Nul doute qu’en Amérique latine ou dans le monde musulman, d’autres femmes, d’autres hommes, se livrent à un travail équivalent.
Notre ignorance, ou du moins la mienne, rejoint donc celle que les autres, de par le monde, ont de notre Abbé Pierre. Ce n’est qu’en des occasions très spéciales que ces hommes et ces femmes extraordinaires apparaissent sous les feux de l’actualité.
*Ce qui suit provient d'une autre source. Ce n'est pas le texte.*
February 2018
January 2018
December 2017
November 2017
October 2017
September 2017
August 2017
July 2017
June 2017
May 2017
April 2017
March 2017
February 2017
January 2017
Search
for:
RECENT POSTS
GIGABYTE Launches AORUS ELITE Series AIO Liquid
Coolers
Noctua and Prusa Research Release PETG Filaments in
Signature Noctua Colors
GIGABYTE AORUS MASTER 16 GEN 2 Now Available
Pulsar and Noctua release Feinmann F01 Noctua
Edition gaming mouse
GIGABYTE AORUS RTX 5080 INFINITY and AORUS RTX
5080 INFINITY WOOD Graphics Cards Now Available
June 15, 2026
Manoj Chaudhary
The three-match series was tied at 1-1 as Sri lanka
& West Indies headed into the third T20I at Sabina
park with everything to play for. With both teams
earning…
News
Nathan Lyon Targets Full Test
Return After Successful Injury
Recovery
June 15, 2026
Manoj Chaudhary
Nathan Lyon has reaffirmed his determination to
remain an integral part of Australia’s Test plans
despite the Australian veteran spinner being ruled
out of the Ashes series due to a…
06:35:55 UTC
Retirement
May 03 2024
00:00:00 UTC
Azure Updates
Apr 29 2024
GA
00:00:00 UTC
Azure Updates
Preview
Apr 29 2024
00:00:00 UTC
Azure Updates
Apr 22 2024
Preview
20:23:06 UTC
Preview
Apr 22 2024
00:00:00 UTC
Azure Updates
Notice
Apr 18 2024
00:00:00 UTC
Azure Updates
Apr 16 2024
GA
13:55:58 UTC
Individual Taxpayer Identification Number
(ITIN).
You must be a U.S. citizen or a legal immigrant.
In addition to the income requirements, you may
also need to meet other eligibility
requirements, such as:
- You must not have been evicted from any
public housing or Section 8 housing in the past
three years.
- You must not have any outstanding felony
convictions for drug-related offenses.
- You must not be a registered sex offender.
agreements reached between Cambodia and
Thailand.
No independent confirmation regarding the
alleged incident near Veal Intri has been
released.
Il a fallu l’acharnement de Dominique Lapierre à faire connaître Mère Térésa pour que celle-ci accepte de se montrer devant les caméras, très brièvement, et à son corps défendant.
Quant à Henri Grouès, l’Abbé Pierre, que les plus âgés d’entre eux ont l’impression d’avoir toujours connu, il ne faut pas oublier que, pendant trois décennies de 1955 jusqu’au milieu des années 80, il s’était délibérément tenu à l’écart de toute publicité, ne faisant ensuite sa réapparition que de façon épisodique et presque provocatrice. C’est de cela aussi, par opposition aux humanitaires hypermédiatisés, qu’au fond nous lui sommes reconnaissants.
Comme le sont sans doute les habitants des Iles Sundarbans au large du Bengale, à Mohammed Abdul Wohab dont personne n’a jamais entendu parler chez nous.